Conjunto de tareas:
a: Transcribe del texto sobre la autonomía de las personas el pasaje que va desde "Sin embargo, existe" hasta "de otro artículo.".
b: Según el texto sobre la autonomía de las personas, ¿qué hecho podría arruinar la vocación musical de alguien que aún no había nacido?

Texto proporcionado:
# # # # # # #

Esta conclusión no debe confundirse con otra muy diferente; que una persona moral solo puede
ser perjudicada mientras subsiste. Creo que esta presuposición es falsa: la autonomía de una
persona puede verse afectada negativamente antes o después del lapso en el que existe. Por
ejemplo, la destrucción de la única sala de conciertos de la ciudad puede arruinar la vocación
musical de una persona que no nació en el momento del evento, y la misma destrucción puede
frustrar el proyecto del millonario fallecido que ha legado la sala con la intención de hacer una
contribución permanente a la comunidad. Me parece que en ocasiones esta tesis es rechazada por
el supuesto erróneo de que deriva de una concepción objetivista (y, por tanto, perfeccionista) de
los intereses de los individuos, según la cual no dependen de sus preferencias subjetivas. Pero esto
no es así: el hecho de que un interés se origine en las actitudes subjetivas de un individuo no
significa que para que esté satisfecho o frustrado deba subsistir la psique correspondiente; lo
mismo parece ser el caso de las creencias; decimos, por ejemplo, que algunos hechos que ocurren
hoy muestran la falsedad de creencias que alguien tenía en un pasado lejano.

Sin embargo, existe un oscuro problema, que no puedo abordar aquí, relativo a la aplicabilidad del
principio de inviolabilidad de la persona. Una persona futura no tiene una identidad definida;
además, la mayoría de nuestros actos que pueden dañar su autonomía pueden alterar su
identidad.13 Por lo tanto, es problemático decir que lo estamos sacrificando para beneficiar a
otras personas. Si estas dudas se confirmaran, tendríamos que tratar a las personas futuras de la
misma manera que a aquellos seres a los que son aplicables los principios agregativos pero no
distributivos. Pero esto requiere mucha más elaboración en el contexto de otro artículo.

# # # # # # #

Datos proporcionados:
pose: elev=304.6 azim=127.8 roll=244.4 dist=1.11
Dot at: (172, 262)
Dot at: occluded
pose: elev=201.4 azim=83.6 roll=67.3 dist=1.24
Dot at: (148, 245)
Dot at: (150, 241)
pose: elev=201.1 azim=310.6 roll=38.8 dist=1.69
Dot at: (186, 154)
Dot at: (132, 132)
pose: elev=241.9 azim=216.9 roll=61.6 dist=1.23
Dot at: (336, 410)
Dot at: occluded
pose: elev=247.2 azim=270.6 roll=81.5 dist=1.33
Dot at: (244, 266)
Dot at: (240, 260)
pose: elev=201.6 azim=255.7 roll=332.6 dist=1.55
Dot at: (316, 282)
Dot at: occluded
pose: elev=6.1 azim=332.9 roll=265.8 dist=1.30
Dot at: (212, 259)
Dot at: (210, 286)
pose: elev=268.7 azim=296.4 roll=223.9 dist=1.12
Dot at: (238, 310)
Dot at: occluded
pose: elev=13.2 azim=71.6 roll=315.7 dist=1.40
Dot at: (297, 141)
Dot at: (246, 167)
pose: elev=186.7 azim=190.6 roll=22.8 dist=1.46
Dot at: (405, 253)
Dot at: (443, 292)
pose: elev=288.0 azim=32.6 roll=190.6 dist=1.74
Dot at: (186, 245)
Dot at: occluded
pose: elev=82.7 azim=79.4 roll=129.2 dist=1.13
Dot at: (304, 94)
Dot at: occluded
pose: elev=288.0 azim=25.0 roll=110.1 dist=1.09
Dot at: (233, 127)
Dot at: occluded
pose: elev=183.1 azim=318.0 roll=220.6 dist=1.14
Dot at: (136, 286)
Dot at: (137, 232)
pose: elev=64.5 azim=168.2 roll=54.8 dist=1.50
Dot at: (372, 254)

# # # # # # #

Lista de respuestas:
a:
Sin embargo, existe un oscuro problema, que no puedo abordar aquí, relativo a la aplicabilidad del
principio de inviolabilidad de la persona. Una persona futura no tiene una identidad definida;
además, la mayoría de nuestros actos que pueden dañar su autonomía pueden alterar su
identidad.13 Por lo tanto, es problemático decir que lo estamos sacrificando para beneficiar a
otras personas. Si estas dudas se confirmaran, tendríamos que tratar a las personas futuras de la
misma manera que a aquellos seres a los que son aplicables los principios agregativos pero no
distributivos. Pero esto requiere mucha más elaboración en el contexto de otro artículo.

b: La destrucción de la única sala de conciertos de la ciudad.